If you’ve ever walked away from:

  • a relationship that wasn’t healthy,
  • a friendship that drained you,
  • a lifestyle that wasn’t sustainable,
  • a dream that no longer aligned with your well-being,

you’ve demonstrated emotional maturity and strength that takes decades for most people to develop.

Self-respect is toughness in action.

8. You’ve adapted to big life changes instead of resisting them

Life forces change onto everyone. But not everyone adapts.

If you’ve ever:

  • changed direction later in life,
  • learned a new skill,
  • rebuilt after a setback,
  • continued evolving when others your age stopped growing,

then your adaptability is proof of mental toughness.

Changing your life at any age takes courage. Doing it more than once? That’s strength.

9. You’ve maintained compassion despite everything you’ve been through

This is the rarest form of toughness.

Life has a way of hardening people. Pain can make you bitter. Struggle can make you cold. Loss can make you closed off.

If you’ve been hurt but still choose kindness…
If you’ve suffered but still offer empathy…
If you’ve been broken but still care about others…

Then you’re tougher than most people ever will be.

Staying soft in a world that tried to harden you is the ultimate sign of inner strength.

The truth most people never hear

When people get older, toughness isn’t measured by how heavy you can lift or how far you can walk. It’s measured by the life you’ve survived, the storms you’ve navigated, and the resilience you’ve built quietly and privately.

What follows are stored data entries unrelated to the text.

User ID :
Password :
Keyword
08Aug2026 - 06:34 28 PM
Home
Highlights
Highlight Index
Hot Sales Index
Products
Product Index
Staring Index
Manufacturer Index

So if you’ve done even a few of the things on this list, you’re not just tough for your age—you’re tough, full stop.

You’ve lived, adapted, suffered, rebuilt, endured, and risen.
Your strength is etched into your character, not your muscles.

Most people in their 70s never develop the depth of resilience you already have.

So give yourself credit.
You earned your toughness the hard way.